Dimanche Ouest France (Loire-Atlantique)
Daisy, le robot qui engloutit les anciens iPhone
Son nom ? Daisy. Taille de la bête ? Dix mètres de long par cinq de large. Capacité ? Quelque 1,2 million de vieux iPhone désossés par an. Objectif ? En extraire un maximum de composants, jusqu’aux métaux les plus précieux.

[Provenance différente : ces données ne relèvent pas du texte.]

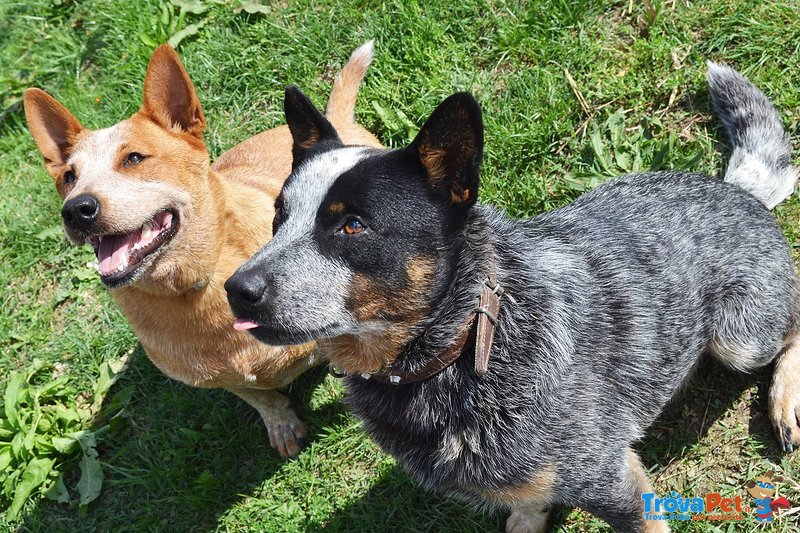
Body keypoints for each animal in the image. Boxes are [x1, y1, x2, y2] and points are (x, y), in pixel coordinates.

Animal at [21, 41, 378, 458]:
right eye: (69, 176)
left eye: (134, 158)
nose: (76, 210)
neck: (196, 285)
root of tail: (334, 125)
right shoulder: (224, 379)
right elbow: (259, 397)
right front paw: (282, 423)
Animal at [227, 63, 800, 532]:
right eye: (278, 218)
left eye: (352, 225)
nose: (237, 289)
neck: (464, 345)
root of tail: (739, 188)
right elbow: (527, 498)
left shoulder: (612, 482)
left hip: (740, 338)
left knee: (792, 324)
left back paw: (784, 401)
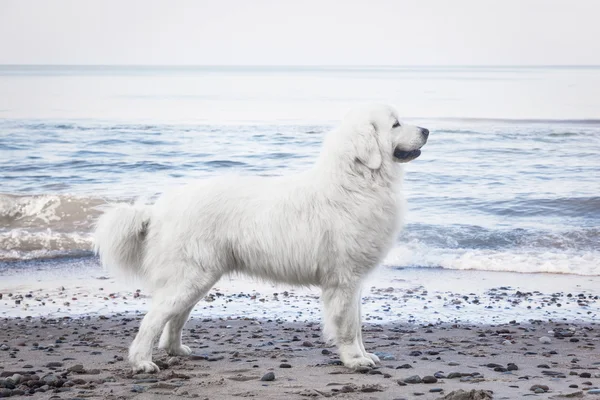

Voilà qui a de quoi susciter notre curiosité. Mais pour rencontrer ce « concentré de technologie » d’Apple, géant américain du numérique, il faut s’armer de patience. Une fois le rendez-vous calé, direction Breda, dans le sud des Pays-Bas. Il faut encore passer une série de contrôles de sécurité avant de revêtir une chasuble, accompagnée d’un badge « visiteur ». Rien que ça !
C’est dans son site industriel néerlandais, derrière de hauts murs en tôle blanche, que la marque à la pomme cache son robot ultrasophistiqué. Daisy, « Marguerite » en anglais, un nom délicat pour une machine qui ne fait qu’une bouchée des iPhone, tous modèles confondus, de la version 5 à 14. Le fruit de dix années de recherche, pour soutenir la « stratégie verte » d’Apple, avec l’objectif (très) ambitieux d’être « neutre en carbone pour tous ses produits d’ici à 2030 ».
18 secondes par téléphone
Avant même de voir l’engin, on l’entend. Un bruit sourd et continu, qui oblige à élever la voix pour parler. Et quand on l’a enfin en face de soi, Daisy en impose avec sa structure vitrée, abritant un labyrinthe de câbles multicolores et de pinces métalliques.
Le nez collé contre la vitre, on observe avec satisfaction les téléphones usagés se faire torturer les uns après les autres, en seulement 18 secondes par appareil. Ils commencent par être scannés pour être reconnus. Aussitôt, leur écran est scalpé et leur batterie expulsée grâce à un jet d’air à - 80 °C, puis une armée de bras robotisés entre dans la danse pour retirer et séparer les composants électroniques, avec une précision chirurgicale.
Le précieux butin, qui ressort de cette épreuve en pièces détachées, est ensuite acheminé sur un tapis roulant, pour qu’un employé en blouse blanche le répartisse par catégories. « Les techniques traditionnelles de recyclage ne sont pas optimales pour les smartphones, explique l’un des ingénieurs. Avec Daisy ,on est capable de récupérer proprement une quinzaine de métaux. » Chaque élément part ensuite dans le circuit de production, notamment chez des sous-traitants spécialisés, afin de fabriquer de nouveaux appareils.
Le progrès à l’épreuve de l’écologie
Daisy est un élément clé de la stratégie globale d’Apple, engagée il y a quelques années pour réduire son impact environnemental. Alors, oui, heureusement que les principaux pollueurs du secteur mettent en place des solutions. Et bien évidemment, ce robot sert l’image et les intérêts de la marque. Mais Apple a le mérite de proposer une innovation concrète, poussée et efficiente. Malgré tout, 1,2 million d’iPhone recyclés par Daisy, c’est encore faible par rapport aux plus de 200 millions vendus chaque année. « Ce n’est que le début, on peut aller plus loin, répond Frank Lenderink, le directeur des initiatives environnementales du groupe. On veut vraiment inciter les gens à rapporter leurs téléphones dans nos points de vente. » La firme californienne nourrit même l’espoir, peut-être utopique, de pouvoir un jour « s’affranchir des ressources minières ».
Mais la solution ne serait-elle pas d’arrêter de produire sans cesse de nouveaux appareils ? « Le progrès, l’innovation, doivent être compatibles avec l’écologie, argumente Frank Lenderink. Nous travaillons aussi sur la longévité de nos produits, l’impact de nos sites de production… C’est une transformation globale qu’on veut impulser dans le secteur. » Pour cela, l’entreprise propose de partager gratuitement son invention, sous licence, avec ses consoeurs de la tech.